Edward Teller, "Father of H-Bomb" Signed Time Cover
A November 18, 1957 issue of Time Magazine (Volume LXX, Number 21) featuring Edward Teller (1908-2003) on the front cover, signed by the celebrated physicist as "Edward Teller" along the bottom. With vividly colored and entirely intact front and back softcovers, and colored insets found within. Expected wear includes light overall toning, and a few wrinkles ans scuffs, else near fine. 128pp. 8.25" x 11.125".
The front cover, after an original illustration by Russian-American artist Boris Artzybasheff (1899-1965), depicts Teller standing in front of a chalkboard scrawled with scientific equations. The extreme close-up of Teller's face rendered in a hyper realistic style is captioned "Scientist Edward Teller."
This issue of Time was released two weeks after the Soviet Union launched Sputnik II, the first spacecraft carrying a living animal to reach orbit, on November 3, 1957. This Soviet triumph in the U.S. / Soviet "science race" had been preceded by the launch of satellite Sputnik I a month earlier, on October 4, 1957. The topics explored in this issue, then, should be placed in a context of ever ratcheting Cold War tension.
Time's Cover Story entitled "Knowledge is Power" appears under the "Defense" category between p. 21-25. The article discusses the state of American science in relation to the Soviet Union by examining eight of its "leading lights." Edward Teller, the primary scientist profiled in the article, is featured as the type of genius that America needs to advance its technologies and arm itself. Teller is quoted as saying, "Every year without war is a benefit for all mankind.

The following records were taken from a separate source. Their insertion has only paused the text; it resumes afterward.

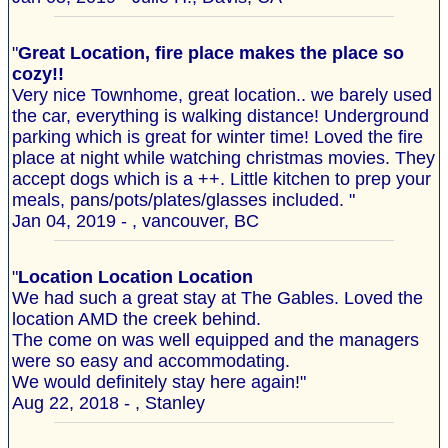
"
Great Location, fire place makes the place so
cozy!!
Very nice Townhome, great location.. we barely used
the car, everything is walking distance! Underground
parking which is great for winter time! Loved the fire
place at night while watching christmas movies. They
accept dogs which is a ++. Little kitchen to prep your
meals, pans/pots/plates/glasses included. "
Jan 04, 2019 - , vancouver, BC
"
Location Location Location
We had such a great stay at The Gables. Loved the
location AMD the creek behind.
The come on was well equipped and the managers
were so easy and accommodating.
We would definitely stay here again!"
Aug 22, 2018 - , Stanley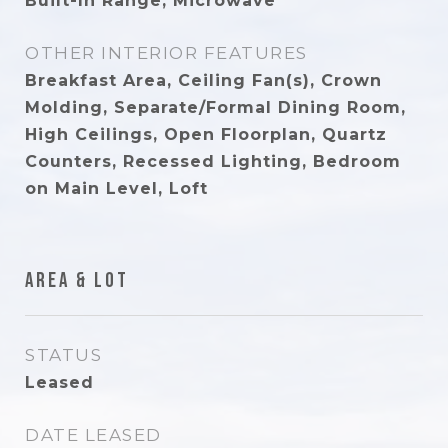
Built-In Range, Microwave
OTHER INTERIOR FEATURES
Breakfast Area, Ceiling Fan(s), Crown
Molding, Separate/Formal Dining Room,
High Ceilings, Open Floorplan, Quartz
Counters, Recessed Lighting, Bedroom
on Main Level, Loft
Area & Lot
STATUS
Leased
DATE LEASED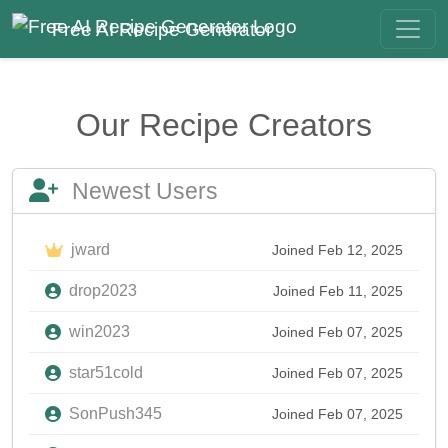
Free AI Recipe Generator
Our Recipe Creators
Newest Users
jward
Joined Feb 12, 2025
drop2023
Joined Feb 11, 2025
win2023
Joined Feb 07, 2025
star51cold
Joined Feb 07, 2025
SonPush345
Joined Feb 07, 2025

But the Russians can conquer us without fighting, through a growing scientific and technological preponderance…If the Russians go ahead faster than we do in this direction, we will be just helpless."

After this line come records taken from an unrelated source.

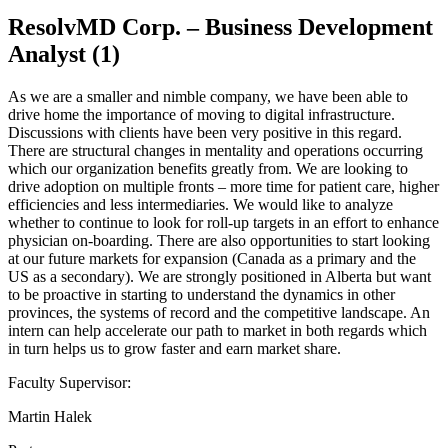
ResolvMD Corp. – Business Development
Analyst (1)
As we are a smaller and nimble company, we have been able to
drive home the importance of moving to digital infrastructure.
Discussions with clients have been very positive in this regard.
There are structural changes in mentality and operations occurring
which our organization benefits greatly from. We are looking to
drive adoption on multiple fronts – more time for patient care, higher
efficiencies and less intermediaries. We would like to analyze
whether to continue to look for roll-up targets in an effort to enhance
physician on-boarding. There are also opportunities to start looking
at our future markets for expansion (Canada as a primary and the
US as a secondary). We are strongly positioned in Alberta but want
to be proactive in starting to understand the dynamics in other
provinces, the systems of record and the competitive landscape. An
intern can help accelerate our path to market in both regards which
in turn helps us to grow faster and earn market share.
Faculty Supervisor:
Martin Halek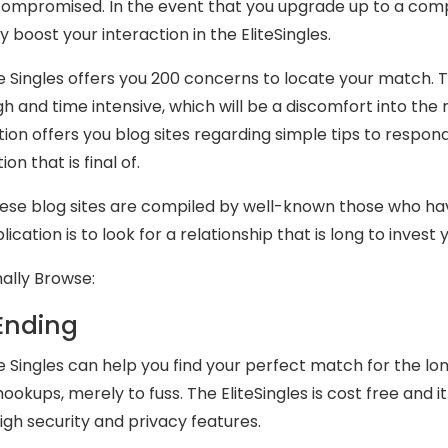
compromised. In the event that you upgrade up to a co
y boost your interaction in the EliteSingles.
te Singles offers you 200 concerns to locate your match
ugh and time intensive, which will be a discomfort into th
tion offers you blog sites regarding simple tips to respond
ion that is final of.
these blog sites are compiled by well-known those who h
ication is to look for a relationship that is long to invest 
nally Browse:
Ending
te Singles can help you find your perfect match for the lo
hookups, merely to fuss. The EliteSingles is cost free and 
high security and privacy features.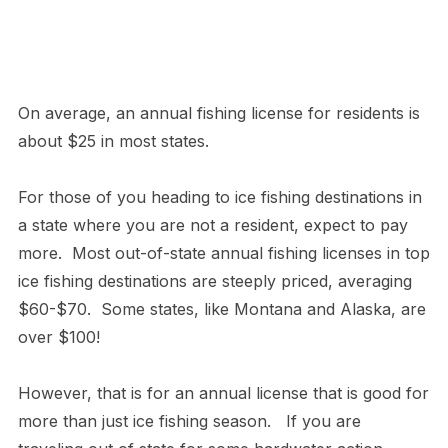
On average, an annual fishing license for residents is
about $25 in most states.
For those of you heading to ice fishing destinations in
a state where you are not a resident, expect to pay
more. Most out-of-state annual fishing licenses in top
ice fishing destinations are steeply priced, averaging
$60-$70. Some states, like Montana and Alaska, are
over $100!
However, that is for an annual license that is good for
more than just ice fishing season. If you are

Hungarian-born American physicist Edward Teller was popularly known as "the father of the hydrogen bomb" because of significant contributions to its study from the mid-1940s to the early 1950s. Teller had been recruited for the Theoretical Division of the Manhattan Project during World War II, and had worked on fission, fusion, and viable implosion mechanisms. He became a vocal advocate of the hydrogen bomb after the war ended, but his credibility was put into question in part by his testimony against colleague and former Los Alamos Laboratory Director J. Robert Oppenheimer (1904-1967). Interestingly, Oppenheimer is also considered within Time's Teller article.